Pero, a diferencia del Rimbaud de Une Saison…, no proclama ilusorios los dones del poema, sino que quiere cantar y ver desde la niebla, desde la confusión. La miseria del hombre es la larva en la oscuridad de la materia donde se ritualiza el sacrificio y la resurrección. Gonzalo Rojas penetra en esa oscuridad con una pequeña luz, el don de la poesía, que para él es, desde sus inicios literarios y hasta el final de su vida, sagrado. Supone la lucha cuerpo a cuerpo con los sentidos y sus apetitos, y con el mayor ellos, el de ver, en su significado de saber a través de la experiencia. Es una batalla que se extiende por el día y la noche, y cuyo campo es la vida misma del poeta, su nacimiento y muerte renovados una y otra vez. En su descenso halla el carbón, materia ciega, destituida de sus poderes germinativos, aunque se trata sólo de un momento de la materia, porque en realidad es savia petrificada, sol. Pero para realizar dicha alquimia se hace necesario abrazar los contrarios, es inexcusable desvelar el rostro, abolir las máscaras del tiempo para alcanzar la «convulsiva belleza». Gonzalo Rojas reivindica los poderes de la poesía no para extenderla sobre la realidad, nueva máscara estética, sino para pulsarla, hacerla suya. Muchos momentos de su obra, y sobre todo de este libro inicial, de maduración demorada, suponen una visión del cuerpo y de la vida del poeta como microcosmos, y en él se llevan a cabo una fusión conflictiva entre lo de arriba y lo de abajo, entre la materia y el alma, aunque siempre es la realidad espiritual la que insufla en lo animal o matérico un perfil trascedente.

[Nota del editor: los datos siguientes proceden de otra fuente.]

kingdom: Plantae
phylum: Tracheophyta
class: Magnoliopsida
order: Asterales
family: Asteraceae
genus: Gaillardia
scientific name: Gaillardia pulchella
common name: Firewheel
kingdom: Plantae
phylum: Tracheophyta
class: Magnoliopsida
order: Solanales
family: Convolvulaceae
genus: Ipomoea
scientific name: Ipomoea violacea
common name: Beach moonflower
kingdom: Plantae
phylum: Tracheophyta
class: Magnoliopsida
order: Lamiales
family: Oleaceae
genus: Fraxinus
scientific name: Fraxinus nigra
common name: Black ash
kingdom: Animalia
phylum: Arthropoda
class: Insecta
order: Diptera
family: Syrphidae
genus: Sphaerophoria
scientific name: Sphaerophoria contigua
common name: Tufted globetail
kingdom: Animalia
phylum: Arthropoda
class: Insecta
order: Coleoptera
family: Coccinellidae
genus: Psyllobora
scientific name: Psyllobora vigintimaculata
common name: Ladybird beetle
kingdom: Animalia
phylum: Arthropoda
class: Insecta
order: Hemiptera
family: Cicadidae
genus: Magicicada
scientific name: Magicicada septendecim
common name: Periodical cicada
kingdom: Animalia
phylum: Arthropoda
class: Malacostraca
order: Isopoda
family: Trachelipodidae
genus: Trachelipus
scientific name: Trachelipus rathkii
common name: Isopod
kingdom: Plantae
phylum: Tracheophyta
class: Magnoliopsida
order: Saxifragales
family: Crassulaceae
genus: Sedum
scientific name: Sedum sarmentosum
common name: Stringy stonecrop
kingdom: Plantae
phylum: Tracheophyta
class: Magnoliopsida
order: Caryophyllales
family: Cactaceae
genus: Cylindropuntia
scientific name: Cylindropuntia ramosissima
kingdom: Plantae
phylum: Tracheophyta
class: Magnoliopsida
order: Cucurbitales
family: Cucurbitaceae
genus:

Gonzalo Rojas es un poeta que habla casi siempre de su vida, de sus actos, y, de hecho, la totalidad de Íntegra puede leerse como la biografía del poeta, pero, aunque a veces pudiera rozar cierto narcisismo no ajeno al egotismo unamuniano, en realidad suele trascender la fascinación de los espejos. No es Narciso, figura tan cara a ciertos momentos, de significado distinto, de la poesía de Mallarmé y Valéry. En realidad, Rojas está tocado por la misma sensibilidad de Michel de Montaigne. Como en el gran ensayista francés, lo que han pensado Plutarco o Platón, lo que han imaginado Ovidio o Catulo, tiene importancia si pasa por su propia experiencia, de ahí que no dude en tutear a Horacio, William Blake o Paul Celan. No es soberbia. En realidad, Rojas se lo puede permitir porque está cantando desde la poesía y no desde el yo. Por otro lado, comparte con el pensador francés su amor por la realidad, aunque sea contradictoria, o tal vez porque lo es. Rojas es un poeta preguntón que no deja de responder nunca, porque su misión, si es que podemos usar este término, es tanto abrir el espacio como germinarlo. La palabra semilla es un término que, junto con su campo semántico, afecta a la obra de Rojas. Es un esperma proliferante, vinculado al logos. Mucho antes de que un controvertido sociólogo convirtiera la imagen en un eslogan para profesores y periodistas, Rojas habló en su poesía de «pensamiento líquido», pero en un sentido más hondo: el pensamiento es semilla, semen, es poiesis, creación de nuestra propia vida, siempre a la zaga de sí misma.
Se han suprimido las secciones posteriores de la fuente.